My dad said the hardest thing was watching me suffer and not being able to do anything about it.


----------



## kelzyboo

My mum said the same thing.
She lost her Grandson and her daughter on the same day.

Must be so hard, if i wasn't so wrapped up in my own greif i might realise that before i snap at her because she doesn't understand.

x


----------



## kayleigh89

Love those sayings!! xx


----------



## Vickieh1981

Tatertot said:


> It seems that things in the US are very different from the UK. Everyone I know who had a baby die in the states was given very little support. We were advised to seek counseling, but weren't given a referral. Told to call if we needed anything, but told who to call.
> 
> Some of the difference may be related to miscarriage vs. still birth vs. neonatal death. :shrug:

Maybe so but you would think they would give you something wouldn't you? 



Hellylou said:


> Another one I have had said to me so far to add to this list...
> 
> "I know it's not the same as losing a child, but..."

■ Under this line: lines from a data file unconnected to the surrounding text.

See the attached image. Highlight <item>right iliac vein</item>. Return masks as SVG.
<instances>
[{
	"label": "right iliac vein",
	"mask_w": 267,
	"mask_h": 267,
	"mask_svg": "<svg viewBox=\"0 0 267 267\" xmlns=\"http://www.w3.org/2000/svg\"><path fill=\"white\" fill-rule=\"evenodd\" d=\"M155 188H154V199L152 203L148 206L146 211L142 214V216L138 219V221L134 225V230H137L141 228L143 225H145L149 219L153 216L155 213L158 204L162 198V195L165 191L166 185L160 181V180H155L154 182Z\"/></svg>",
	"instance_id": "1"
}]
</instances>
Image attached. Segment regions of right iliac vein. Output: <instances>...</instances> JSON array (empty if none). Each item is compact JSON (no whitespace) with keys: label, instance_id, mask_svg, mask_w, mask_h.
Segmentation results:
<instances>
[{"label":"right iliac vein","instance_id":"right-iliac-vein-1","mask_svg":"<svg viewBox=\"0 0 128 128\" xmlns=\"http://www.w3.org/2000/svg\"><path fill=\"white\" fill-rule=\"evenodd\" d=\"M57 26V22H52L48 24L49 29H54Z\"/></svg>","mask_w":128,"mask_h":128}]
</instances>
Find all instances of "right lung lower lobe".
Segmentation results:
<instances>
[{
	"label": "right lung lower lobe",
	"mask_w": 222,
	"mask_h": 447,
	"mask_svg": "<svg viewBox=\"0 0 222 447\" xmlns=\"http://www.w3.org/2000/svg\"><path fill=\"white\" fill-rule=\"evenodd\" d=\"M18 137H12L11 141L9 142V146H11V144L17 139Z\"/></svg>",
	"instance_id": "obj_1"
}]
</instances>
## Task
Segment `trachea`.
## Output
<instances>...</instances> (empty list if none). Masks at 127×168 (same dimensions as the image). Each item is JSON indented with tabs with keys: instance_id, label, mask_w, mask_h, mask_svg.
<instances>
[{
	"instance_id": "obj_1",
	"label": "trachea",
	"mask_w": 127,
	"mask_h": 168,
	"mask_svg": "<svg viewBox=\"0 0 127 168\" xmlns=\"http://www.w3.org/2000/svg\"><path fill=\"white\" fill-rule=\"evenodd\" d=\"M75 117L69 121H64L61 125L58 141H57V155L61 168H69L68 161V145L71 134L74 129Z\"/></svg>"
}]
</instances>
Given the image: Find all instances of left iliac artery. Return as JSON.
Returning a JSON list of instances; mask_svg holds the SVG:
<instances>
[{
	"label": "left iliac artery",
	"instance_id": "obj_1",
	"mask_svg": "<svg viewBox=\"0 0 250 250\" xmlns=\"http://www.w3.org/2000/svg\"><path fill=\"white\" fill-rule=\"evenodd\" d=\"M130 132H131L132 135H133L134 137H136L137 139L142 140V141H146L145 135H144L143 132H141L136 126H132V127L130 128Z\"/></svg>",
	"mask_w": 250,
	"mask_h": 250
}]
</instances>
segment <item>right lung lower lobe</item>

Duh!! What do they think that you lost?



kelzyboo said:


> My mum said the same thing.
> She lost her Grandson and her daughter on the same day.
> 
> Must be so hard, if i wasn't so wrapped up in my own greif i might realise that before i snap at her because she doesn't understand.
> 
> x

Funny how we get so wrapped up in our own grief we forget that. I remember snapping at my Mum a few times. I have a picture of her holding Missy and she looks devestated. It must be so hard to lose your Grandchild and see your own child in such total pain and not be able to help. I wonder if in some ways that is harder?


----------



## Hellylou

It's awful how a few thoughtless words can do such terrible harm to someone who has suffered a loss. I think the problem is people think they have to say _something_ - they try to rationalise what happened or say what they think is a comfort when it isn't. They say things like 'it's nature's way' or 'it wasn't meant to be' thinking it helps, when it just doesn't. 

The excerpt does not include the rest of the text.